Program Management Office
Maryrose was instrumental in the establishment of development standards and the enforcement strategy for these standards as IEF expert/consultant for the Development Technologies group at Target. This job was significant as it required developing those standards with the sponsorship of executives, the stakeholders who advocated the use of this 4th generation language for expediency of solution development. (It is known that using standards, though benefitting the organization in terms or reuse and maintainability has its cost in terms of rigor and extra work.)
As IEF expert/consultant, Maryrose designed Target’s first enterprise model management strategy. She also designed their application source production promotion process and integrated the promotion of source for a single application onto multiple platforms. She managed the customization of the toolset to enforce shop standards. Because of her knowledge and expertise, she mentored many of the development teams to proper use of the process and to optimally leverage tool functionality.
Because of her involvement in the IEF infrastructure, she was part of major initiatives at Target like the Common initiative (to integrate Target’s three operating companies into a single infrastructure set in the late 90’s), and the Y2K skeleton transition team (that provided support to IEF for Y2K transition).
Maryrose carried her enterprise mindset to her future jobs and campaigned for advocating good corporate citizenship at Seagate by submitting to PMO standards for data governance. She collaborated with the data governance group in helping them refine enforcement of their master data management strategy when this functionality was integral to the completion of one of her programs.
Following are more detail on some of the other PMO-type efforts Maryrose has undertaken.
OFFSHORE DEVELOPMENT STANDARDS
When Maryrose joined Seagate, they were using offshore development provided by Wipro Technologies to control development costs. They had not enjoyed success in doing this. Among the complaints heard were communication issues, quality of the deliverable and timeliness of remediating issues related to development.
Maryrose assessed the situation and identified the problem as a deficiency in the handover procedures between the local resources and the offshore team. She recognized that the change to this process would be a culture shift and would entail a possibly unwelcome change. Her strategy for integrating her improvements on to the process was to utilize it for her own project development. The result was a success. Both the offshore team and the client benefited from the new process as the successful result was a flagship success for the vendor, and a value in terms of savings for Seagate Marketing.

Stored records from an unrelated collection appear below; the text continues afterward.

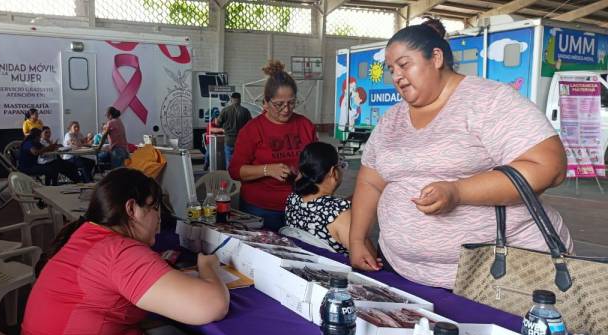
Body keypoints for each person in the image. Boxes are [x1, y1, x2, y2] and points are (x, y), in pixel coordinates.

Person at [349, 17, 572, 289]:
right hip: (405, 272)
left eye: (404, 65)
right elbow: (370, 180)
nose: (396, 76)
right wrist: (357, 239)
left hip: (500, 278)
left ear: (436, 58)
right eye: (391, 69)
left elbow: (550, 166)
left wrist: (458, 192)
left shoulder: (488, 101)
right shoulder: (391, 120)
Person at [10, 168, 240, 335]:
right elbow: (213, 305)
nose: (159, 220)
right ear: (132, 209)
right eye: (155, 210)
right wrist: (207, 266)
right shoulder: (117, 252)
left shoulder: (84, 234)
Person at [228, 60, 318, 231]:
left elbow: (316, 162)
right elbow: (235, 170)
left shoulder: (305, 125)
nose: (286, 109)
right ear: (266, 102)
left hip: (299, 205)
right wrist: (268, 169)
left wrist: (304, 173)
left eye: (291, 103)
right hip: (260, 209)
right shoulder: (252, 129)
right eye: (279, 104)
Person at [285, 142, 351, 254]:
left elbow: (325, 207)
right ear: (333, 171)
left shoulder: (293, 198)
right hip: (335, 268)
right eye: (341, 166)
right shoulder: (339, 212)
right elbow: (364, 256)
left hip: (305, 263)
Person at [217, 92, 252, 168]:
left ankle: (229, 177)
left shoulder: (225, 110)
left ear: (231, 99)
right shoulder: (245, 111)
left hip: (229, 140)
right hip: (241, 140)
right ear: (239, 100)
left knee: (229, 161)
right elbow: (250, 126)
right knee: (240, 161)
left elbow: (218, 123)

Among Maryrose’s changes were in the area of identifying a mutually agreeable template for requirements that included success criteria, setting milestone checkpoints for key deliverables at designated parts of the project, and communicating roles and timelines in the project charter agreed upon by all the stakeholders.

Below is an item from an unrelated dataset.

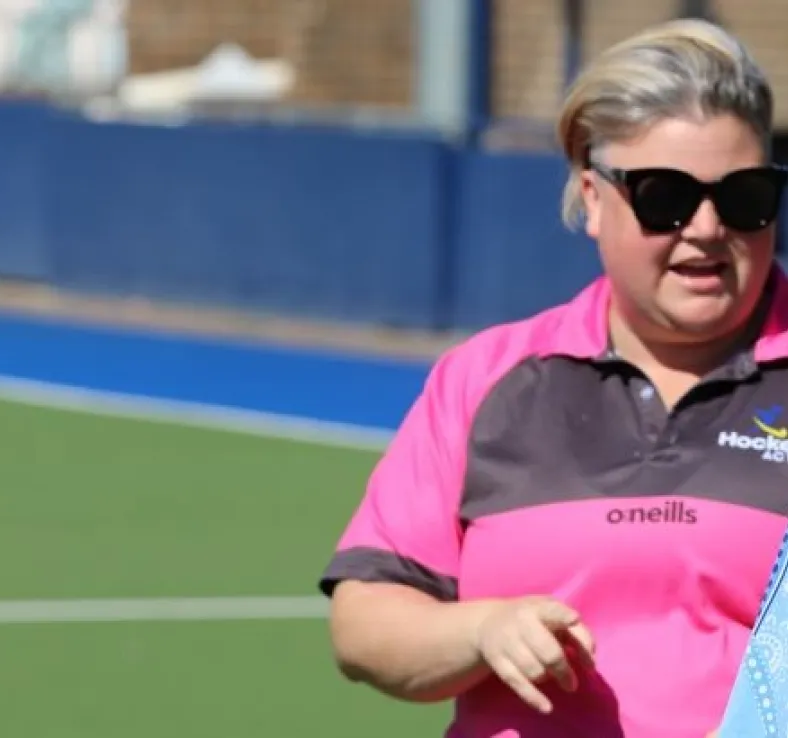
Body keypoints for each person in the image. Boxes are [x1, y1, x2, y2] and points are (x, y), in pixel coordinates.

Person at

PMO Procedure Change: CONTROL – Measuring Advertised Benefit after Program Completion
One of the biggest challenges Maryrose faced at Seagate was quantifying her project successes. At the completion of her projects, the fact that they were complete was all that seemed to matter. Maryrose took pride in completing her projects within the desired parameters of project management: time. resource and budget (with quality being a given) and being recognized for that was important to her. What she wanted to do was highlight that the benefit she promised as a result of the completed project was actually met. She took the opportunity to resolve this dilemma when she was asked to complete a second Six Sigma project as part of the Seagate Black Belt certification process.
In executing this project, she touched on another project, one that identified metrics that could be used by the PMO to prioritize projects for Sales & Marketing IT, someone else’s Six Sigma project. It just made sense to hash out the metrics to a level of detail that could be used (after the completion of the project) to prove that the promised benefit was indeed delivered. This Six Sigma project was taken even a step further, by integrating the solution into the PMO’s guidelines for closing out a project.
DEVELOPMENT TECHNOLOGIES: IEF Development Standards
Maryrose was recruited as IEF consultant/expert originally. Her original directive was to run the IEF Helpdesk at Target, a first level support team for all IEF development at Target. This organization was running parallelly to the corporate Helpdesk, but, was specialized to handle IEF issues before escalation to the vendor.
After exhibiting superior skills in the overall tool functionality and lifecycle, Maryrose was entasked with bigger opportunities, the first one of which was to develop the change procedures for all applications written in IEF. It was in this role that Maryrose created Target’s first enterprise model management strategy. The development of this strategy was a major endeavor as it included recruiting senior management support for parts of the initiative and training on the strategy once it was acknowledged as the corporate standard.